After the performance, the players held a talkback session, conducted workshops on acting techniques, improvisation, movement, imagination, creating characters, and Shakespearean language. The players conducted simultaneous workshops with two different groups, each one tailored to the students taking the workshops.

“After the performance, the actors taught the students about interpreting Shakespeare’s language and how that transforms into emotion and performance,” Pliley said.

During the talkback the players gave advice to students who want to pursue acting as a career. Ben Barker, who played Sebastian and the Sea Captain, said students should be informed.

“Try your best to understand the people and world around you,” he said. “Acting is the art of figuring out what it would be like to live as someone else, so practicing empathy in your day-to-day life and constantly learning are key.”

Marcus Cunningham, who played Antonio and Curio, told students Shakespeare is important.

“To me Shakespeare is the height of literature and the English language,” Cunningham said. “He seems to write beautiful poetry about the human condition, making it reliable even 400 years after his death. Shakespeare is timeless.”

Christian Reed said the workshop was excellent.

“It was fantastic interacting with other students and the actors to step outside your comfort zone,” Reed said.

Nathaniel Heckeroth, Hamilton Player and member of the CHS Speech and Drama team said, he thoroughly enjoyed the entire production and" the workshop was a blast.”

Montana Shakespeare in the Schools is funded in part by the National Endowment for the Arts: Shakespeare in American Communities.

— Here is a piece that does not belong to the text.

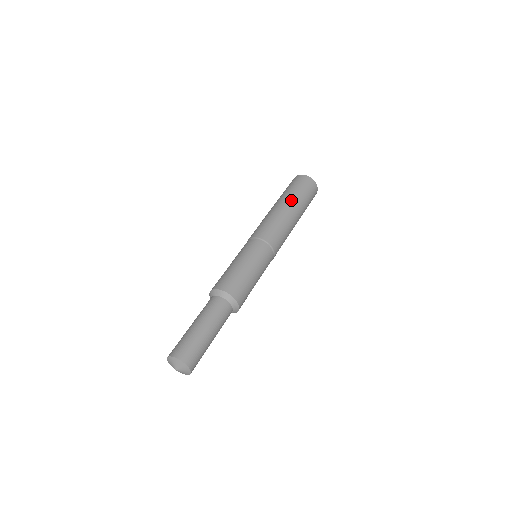
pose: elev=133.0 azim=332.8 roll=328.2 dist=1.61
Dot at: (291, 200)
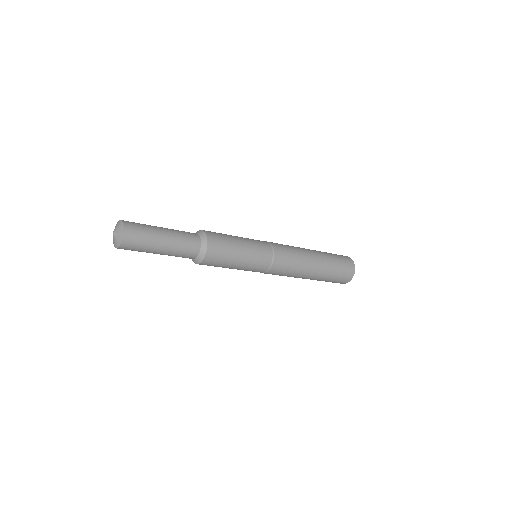
Dot at: (317, 251)
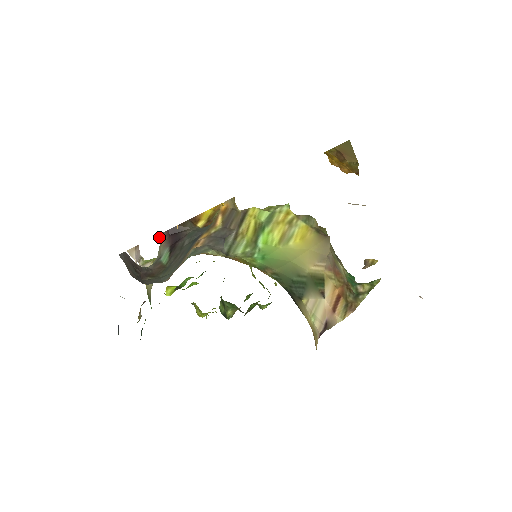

Additional support comes from the Montana Arts Council: Artists in Schools and Communities and Montana Cultural Trust; the Homer A. and Mildred S. Scott Foundation; the Sidney E. Frank Foundation; the First Interstate Bank Foundation; the First Security Bank Foundation; and the Applied Materials Foundation, along with generous individual donors.

Montana Shakespeare in the Parks is an outreach program of The MSU College of Arts and Architecture.